Past Event

LDEO Earth Science Colloquium with Marco Tedesco

October 1, 2021
3:30 PM - 4:30 PM
Lamont-Doherty Earth Observatory, 61 Route 9W, Palisades, NY 10964

LDEO Earth Science Colloquium presents:

Addressing climate impacts on socially vulnerable populations through national risk indices, housing and racial data: A test case in Miami, Florida

with Marco Tedesco, Lamont Research Professor, Lamont-Doherty Earth Observatory.


Over the past decades sea level rise has been accelerating, strongly driven by ocean thermal expansion and the melting ice. Concurrently, several extreme events have exposed several communities to floods, wildfires, droughts and heatwaves, to name a few. While the financial and economic sectors are beginning to develop adaptation tools to address medium to long-term impacts, the social reverberations of the shocks associated with climate change are already perceived by the socio-vulnerable populations. For example, recent work shows that people of color are more likely to live in high-risk flood zones and, often, cannot afford insurance. 

A new mechanism that is threatening socially vulnerable people is surfacing in Miami and Florida through the systematic and unconditional increase in rental prices and the number of filed evictions. The neighborhood of Little River, Miami is the canary in the mine. Here the process described above has displaced thousands of people, adding the climate component to the gentrification process already occurring. The reason for this is the appetite of land speculators to purchase property that is ‘climate-sheltered’, like Little River. 

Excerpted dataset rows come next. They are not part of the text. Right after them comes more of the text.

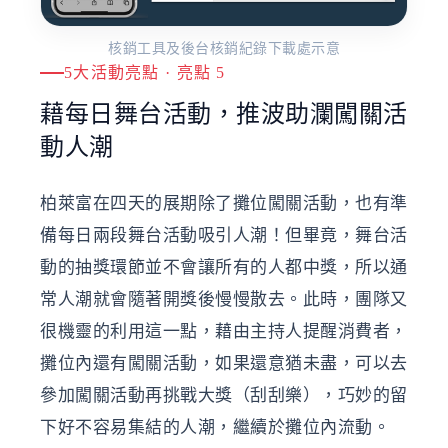
核銷工具及後台核銷紀錄下載處示意
5大活動亮點 · 亮點 5
藉每日舞台活動，推波助瀾闖關活
動人潮
柏萊富在四天的展期除了攤位闖關活動，也有準
備每日兩段舞台活動吸引人潮！但畢竟，舞台活
動的抽獎環節並不會讓所有的人都中獎，所以通
常人潮就會隨著開獎後慢慢散去。此時，團隊又
很機靈的利用這一點，藉由主持人提醒消費者，
攤位內還有闖關活動，如果還意猶未盡，可以去
參加闖關活動再挑戰大獎（刮刮樂），巧妙的留
下好不容易集結的人潮，繼續於攤位內流動。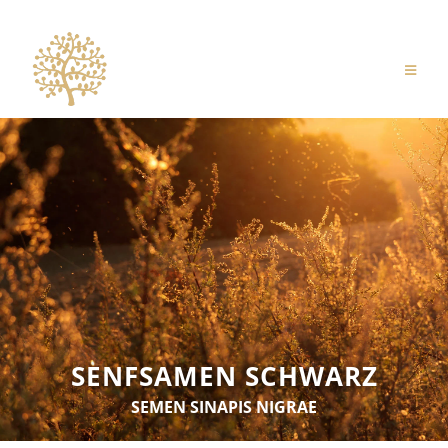
SENFSAMEN SCHWARZ
SEMEN SINAPIS NIGRAE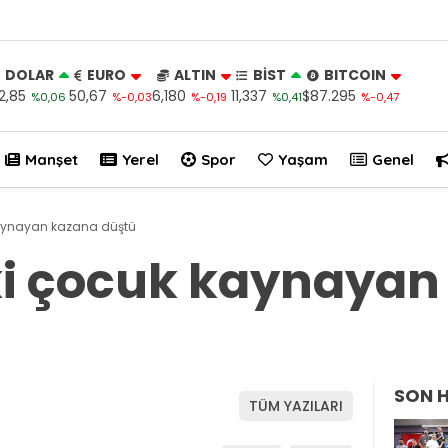
DOLAR
EURO
ALTIN
BİST
BITCOIN
2,85
50,67
6,180
11,337
$87.295
%0,06
%-0,03
%-0,19
%0,41
%-0,47
Manşet
Yerel
Spor
Yaşam
Genel
kaynayan kazana düştü
ki çocuk kaynayan
SON 
TÜM YAZILARI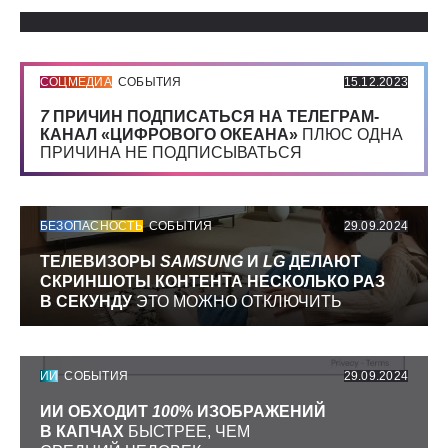
Использованные источники:
СОЦМЕДИА
СОБЫТИЯ
15.12.2023
7
ПРИЧИН ПОДПИСАТЬСЯ НА ТЕЛЕГРАМ-
КАНАЛ «ЦИФРОВОГО ОКЕАНА»
ПЛЮС ОДНА
ПРИЧИНА НЕ ПОДПИСЫВАТЬСЯ
БЕЗОПАСНОСТЬ
СОБЫТИЯ
29.09.2024
ТЕЛЕВИЗОРЫ
SAMSUNG
И
LG
ДЕЛАЮТ
СКРИНШОТЫ КОНТЕНТА НЕСКОЛЬКО РАЗ
В СЕКУНДУ
ЭТО МОЖНО ОТКЛЮЧИТЬ
ИИ
СОБЫТИЯ
29.09.2024
ИИ ОБХОДИТ
100
% ИЗОБРАЖЕНИЙ
В КАПЧАХ
БЫСТРЕЕ, ЧЕМ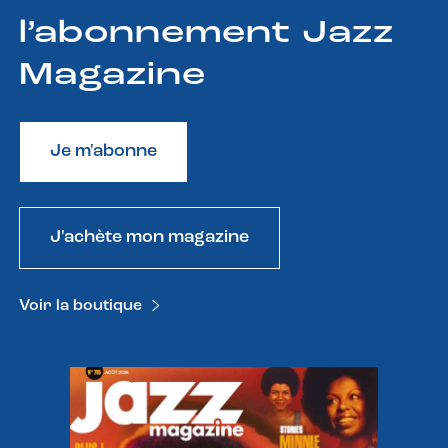
l’abonnement Jazz
Magazine
Je m'abonne
J'achète mon magazine
Voir la boutique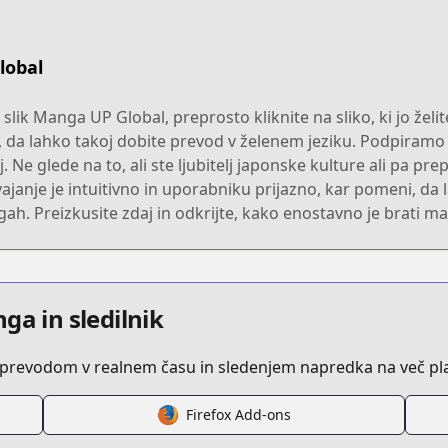
lobal
lik Manga UP Global, preprosto kliknite na sliko, ki jo žel
, da lahko takoj dobite prevod v želenem jeziku. Podpiramo
j. Ne glede na to, ali ste ljubitelj japonske kulture ali pa pr
ajanje je intuitivno in uporabniku prijazno, kar pomeni, da
gah. Preizkusite zdaj in odkrijte, kako enostavno je brati m
ga in sledilnik
z prevodom v realnem času in sledenjem napredka na več pl
Firefox Add-ons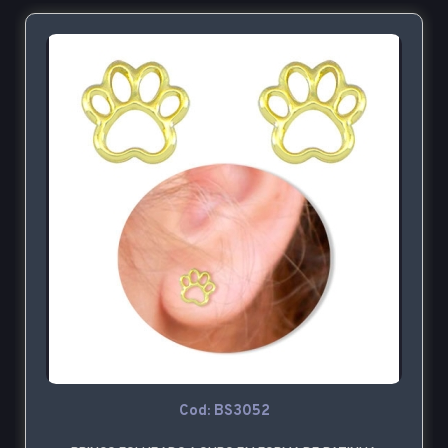
Cod: BS3052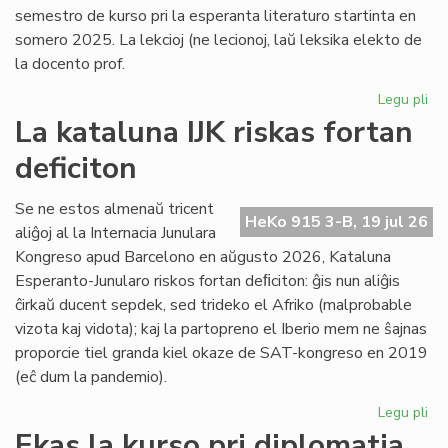
semestro de kurso pri la esperanta literaturo startinta en
somero 2025. La lekcioj (ne lecionoj, laŭ leksika elekto de
la docento prof.
Legu pli
pri
Es
La kataluna IJK riskas fortan
lit
deficiton
ret
po
la
Se ne estos almenaŭ tricent
HeKo 915 3-B, 19 jul 26
kur
aliĝoj al la Internacia Junulara
Kongreso apud Barcelono en aŭgusto 2026, Kataluna
Esperanto-Junularo riskos fortan deﬁciton: ĝis nun aliĝis
ĉirkaŭ ducent sepdek, sed trideko el Afriko (malprobable
vizota kaj vidota); kaj la partopreno el Iberio mem ne ŝajnas
proporcie tiel granda kiel okaze de SAT-kongreso en 2019
(eĉ dum la pandemio).
Legu pli
pri
La
Ekas la kurso pri diplomatia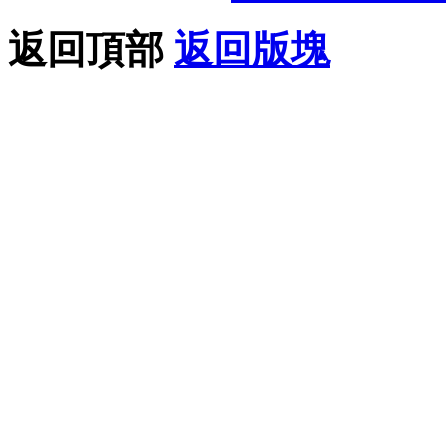
返回頂部
返回版塊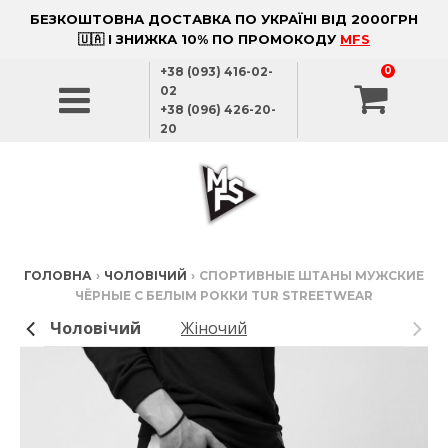
БЕЗКОШТОВНА ДОСТАВКА ПО УКРАЇНІ ВІД 2000ГРН
🇺🇦 І ЗНИЖКА 10% ПО ПРОМОКОДУ
MFS
+38 (093) 416-02-
0
02
+38 (096) 426-20-
20
ГОЛОВНА
›
ЧОЛОВІЧИЙ
›
СПОРТИВНЫЕ ШТАНЫ МУЖСКИЕ
ЧЁРНЫЕ С БЕЛЫМ РОККИ TUR STREETWEAR
Чоловічий
Жіночий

In this presentation, I will tell the story of Little River as an example of how gentrification is reinforced and promoted by the perception and acknowledgment of climate change impacts, specifically flood in this case. I will introduce a new dataset that we built at Lamont to approach the gentrification problem from a quantitative perspective and discuss ‘climate gentrification’. I will describe the core datasets used to build our database, such as the newly released FEMA National Risk Index, the House Mortgage Disclosure Act data and the Evictions dataset. 

Lastly, I will also show preliminary results over the New York City area expanding the analysis to risks beyond floods (e.g. hurricane, heatwave, etc.) on socially vulnerable people, from a racial perspective. I will discuss initial results on the sensitivity of different ethnic groups to climate risks in the NYC area and their geographic distribution. I will conclude the talk with future plans.



This week’s Colloquium will be held in-person in Monell Auditorium at 3:30 pm (masks required), with an additional option to stream the lecture if you do not wish to join us in person.  Zoom link will be provided the week of the lecture.